I feel particularly vulnerable walking the fifty yards that take us out of our cul-de-sac and onto the next, more anonymous, road. We are finally abandoning ship. Noah’s small paces are a step behind mine; he walks in my shadow and his eyes move quickly from window to window, looking for the people we are leaving behind. As we round the corner onto Arlington Road, I glance back at the house – family residence, site of Joanna’s death, and our hideaway for the last nine months. It looks innocuous, just another empty shell, perhaps a few less flowers and a few more closed curtains. But otherwise, it is indistinguishable from its neighbours apart from the brash new FOR SALE sign swinging clumsily in the breeze – a marker of a broken dream, a suburban black spot.

Out on the pavement on the other side of the road, one of the neighbour’s children has his mobile phone out, and is filming his brother as he jumps off the kerb over a short stack of bricks on his BMX bike. I glance back at Noah, whose feet are trailing – scuffing the toes of his shoes - as he strains to watch the brothers play.

“Come on, Noah. We don’t have time to waste if we’re going to catch the next bus.”

“Ok Daddy.”

My world freezes. The words were barely audible whispers, but they were spoken.
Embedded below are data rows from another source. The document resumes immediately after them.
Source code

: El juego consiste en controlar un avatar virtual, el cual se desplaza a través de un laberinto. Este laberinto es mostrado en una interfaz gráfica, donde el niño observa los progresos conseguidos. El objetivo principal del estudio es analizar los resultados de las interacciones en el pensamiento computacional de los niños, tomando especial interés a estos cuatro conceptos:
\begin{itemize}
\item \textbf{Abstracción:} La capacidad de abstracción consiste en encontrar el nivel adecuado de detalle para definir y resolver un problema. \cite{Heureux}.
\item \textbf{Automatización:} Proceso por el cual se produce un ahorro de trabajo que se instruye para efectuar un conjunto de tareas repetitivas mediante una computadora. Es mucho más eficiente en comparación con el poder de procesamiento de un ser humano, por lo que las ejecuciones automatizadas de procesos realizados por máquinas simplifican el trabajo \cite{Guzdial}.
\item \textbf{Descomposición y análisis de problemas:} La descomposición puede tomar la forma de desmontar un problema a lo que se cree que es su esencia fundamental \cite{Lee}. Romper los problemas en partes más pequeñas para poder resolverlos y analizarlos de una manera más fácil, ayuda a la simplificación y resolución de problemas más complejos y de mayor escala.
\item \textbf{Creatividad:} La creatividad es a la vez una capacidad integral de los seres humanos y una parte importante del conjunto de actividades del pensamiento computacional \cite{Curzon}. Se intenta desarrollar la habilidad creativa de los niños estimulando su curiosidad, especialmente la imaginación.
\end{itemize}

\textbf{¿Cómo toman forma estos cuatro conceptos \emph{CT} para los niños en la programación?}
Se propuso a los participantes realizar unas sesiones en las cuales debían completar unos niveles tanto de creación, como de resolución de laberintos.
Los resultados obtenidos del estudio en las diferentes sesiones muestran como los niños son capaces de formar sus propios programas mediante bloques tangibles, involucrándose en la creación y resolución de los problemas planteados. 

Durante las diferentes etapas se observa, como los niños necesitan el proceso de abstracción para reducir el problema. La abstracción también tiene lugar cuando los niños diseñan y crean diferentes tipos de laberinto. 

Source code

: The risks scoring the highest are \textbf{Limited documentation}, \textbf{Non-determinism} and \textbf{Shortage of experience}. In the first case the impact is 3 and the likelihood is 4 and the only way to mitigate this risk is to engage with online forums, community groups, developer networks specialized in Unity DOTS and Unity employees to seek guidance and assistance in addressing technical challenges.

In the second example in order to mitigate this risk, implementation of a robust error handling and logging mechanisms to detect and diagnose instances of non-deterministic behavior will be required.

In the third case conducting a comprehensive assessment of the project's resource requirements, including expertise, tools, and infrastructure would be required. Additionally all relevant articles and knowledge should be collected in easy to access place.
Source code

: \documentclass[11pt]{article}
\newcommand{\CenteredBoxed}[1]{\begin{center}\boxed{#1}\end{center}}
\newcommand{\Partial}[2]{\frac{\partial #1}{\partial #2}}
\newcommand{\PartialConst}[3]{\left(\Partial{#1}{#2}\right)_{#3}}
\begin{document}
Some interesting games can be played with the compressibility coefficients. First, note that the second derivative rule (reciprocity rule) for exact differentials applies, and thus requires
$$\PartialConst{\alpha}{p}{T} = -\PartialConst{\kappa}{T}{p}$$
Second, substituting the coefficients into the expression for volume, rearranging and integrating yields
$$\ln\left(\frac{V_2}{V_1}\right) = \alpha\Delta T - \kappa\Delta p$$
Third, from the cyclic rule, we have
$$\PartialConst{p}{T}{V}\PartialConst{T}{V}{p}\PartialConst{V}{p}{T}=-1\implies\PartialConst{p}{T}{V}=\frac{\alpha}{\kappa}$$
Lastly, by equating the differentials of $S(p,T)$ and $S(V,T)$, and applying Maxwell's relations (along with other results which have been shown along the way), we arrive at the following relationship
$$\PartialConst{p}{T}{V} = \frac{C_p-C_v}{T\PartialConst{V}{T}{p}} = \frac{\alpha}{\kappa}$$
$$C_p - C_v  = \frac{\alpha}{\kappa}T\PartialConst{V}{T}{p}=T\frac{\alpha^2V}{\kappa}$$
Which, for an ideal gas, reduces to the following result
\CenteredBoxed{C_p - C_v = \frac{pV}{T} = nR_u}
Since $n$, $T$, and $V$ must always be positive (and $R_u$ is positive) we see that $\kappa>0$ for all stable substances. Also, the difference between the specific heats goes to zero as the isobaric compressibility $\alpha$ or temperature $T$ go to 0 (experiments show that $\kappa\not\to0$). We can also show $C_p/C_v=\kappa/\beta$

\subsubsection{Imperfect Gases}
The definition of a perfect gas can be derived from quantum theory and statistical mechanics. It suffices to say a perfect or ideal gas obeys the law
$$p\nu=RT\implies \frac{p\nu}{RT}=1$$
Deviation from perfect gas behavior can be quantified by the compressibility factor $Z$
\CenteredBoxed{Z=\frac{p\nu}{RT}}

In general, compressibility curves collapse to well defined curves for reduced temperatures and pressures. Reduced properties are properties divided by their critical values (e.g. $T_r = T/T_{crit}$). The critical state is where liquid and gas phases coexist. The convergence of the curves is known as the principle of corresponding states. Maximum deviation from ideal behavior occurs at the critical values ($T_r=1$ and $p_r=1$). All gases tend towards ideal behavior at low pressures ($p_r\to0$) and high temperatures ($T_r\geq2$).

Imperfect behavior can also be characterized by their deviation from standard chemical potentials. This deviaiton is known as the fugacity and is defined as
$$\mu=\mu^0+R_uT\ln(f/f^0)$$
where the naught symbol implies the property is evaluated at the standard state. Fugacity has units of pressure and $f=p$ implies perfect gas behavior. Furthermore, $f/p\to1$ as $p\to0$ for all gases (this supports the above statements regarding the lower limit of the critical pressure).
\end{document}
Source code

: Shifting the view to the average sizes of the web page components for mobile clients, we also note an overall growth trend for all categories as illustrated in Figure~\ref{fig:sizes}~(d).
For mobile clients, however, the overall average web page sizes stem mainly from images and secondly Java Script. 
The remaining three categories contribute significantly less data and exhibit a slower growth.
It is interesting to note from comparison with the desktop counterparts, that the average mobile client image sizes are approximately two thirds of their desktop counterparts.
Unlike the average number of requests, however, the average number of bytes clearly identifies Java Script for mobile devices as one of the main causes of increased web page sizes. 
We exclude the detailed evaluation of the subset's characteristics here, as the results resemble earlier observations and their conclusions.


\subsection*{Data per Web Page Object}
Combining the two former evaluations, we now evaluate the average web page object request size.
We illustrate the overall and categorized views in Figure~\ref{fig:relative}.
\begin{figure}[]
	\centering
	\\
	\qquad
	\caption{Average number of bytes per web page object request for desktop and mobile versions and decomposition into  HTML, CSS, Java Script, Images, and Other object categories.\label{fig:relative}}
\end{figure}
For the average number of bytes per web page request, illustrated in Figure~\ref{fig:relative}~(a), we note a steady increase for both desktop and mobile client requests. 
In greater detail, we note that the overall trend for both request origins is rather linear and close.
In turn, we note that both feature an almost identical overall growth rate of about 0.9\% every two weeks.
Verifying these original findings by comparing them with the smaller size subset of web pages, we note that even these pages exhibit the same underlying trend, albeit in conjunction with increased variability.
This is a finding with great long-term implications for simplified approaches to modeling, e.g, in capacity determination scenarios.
Immediately, I feel an enormous sense of relief, almost as if a fever has broken, and a corner has been turned. We step off the kerb to cross the road.

Away to my right, I hear the skid of brakes combine with the sharp hiss of steam being discharged. Noah and I turn around just in time to see the sparkling chrome radiator grill of a black Range Rover as it mounts the kerb and spins to the left in a vain attempt to avoid careering into us.